Maquette de Boscoville. Photo fournie par M. Jean-Paul Déom
Maquette de Boscoville. Photo fournie par M. Jean-Paul Déom

Quand un jeune arrivait à l’internat de Rivière-des-Prairies, il était accueilli en clinique d’observation appelée « la banlieue » de Boscoville. Le centre se targuait d’être « sans clôture ni barreau », mais sa banlieue était pourvue d’installations sécuritaires. C’était un choc pour certains d’y mettre les pieds… Pendant les premières décennies, on demandait aux arrivants d’abandonner leur uniforme de « bum » — chaînes, bottillons, etc. — pour revêtir le t-shirt, le jean et les espadrilles de l’adolescent jugé « normal ». Ressentie parfois comme une violation de leur identité, la procédure voulait signifier, entre autres, que les gars étaient tous égaux dans la cité.
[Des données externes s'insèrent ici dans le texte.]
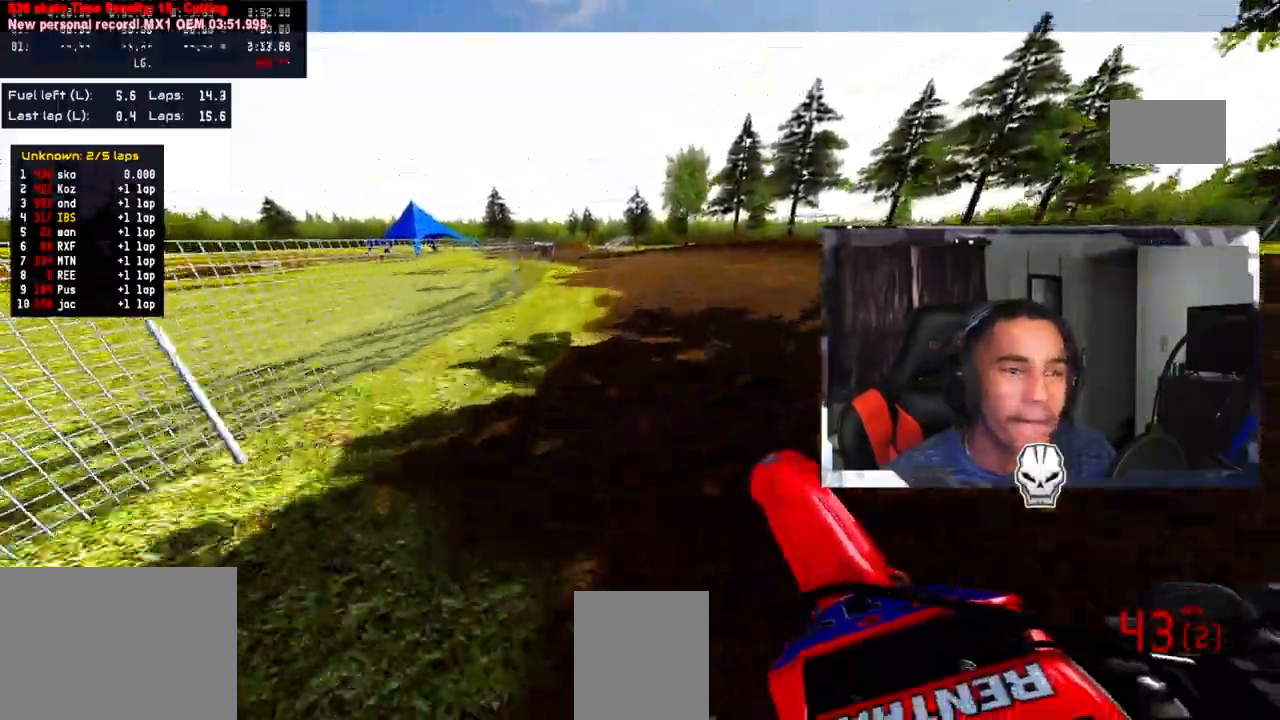
{"buttons": ["R2"], "left_stick": "up-left", "right_stick": "up", "events": []}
L’approche fut abandonnée par la suite, jugée trop invasive…

 

Au cours des années où la théorie des étapes de la rééducation était en vigueur, la banlieue correspondait à la première phase dite de « l’accommodation ». En principe, le sujet faisait alors une première expérience de vie apaisée et ordonnée, en se familiarisant avec l’équipe d’éducateurs et avec l’ensemble des règles de fonctionnement de l’endroit. Un cadre sécurisant devait faciliter la maîtrise des pulsions et permettre un premier déconditionnement.

 

Certains anciens racontent avoir trouvé l’expérience de la banlieue difficile. Ils s’y sentaient séquestrés, vulnérables… Des gars avaient le sentiment d’entrer en prison. D’autres ont vécu leur arrivée à Boscoville de manière plus sereine…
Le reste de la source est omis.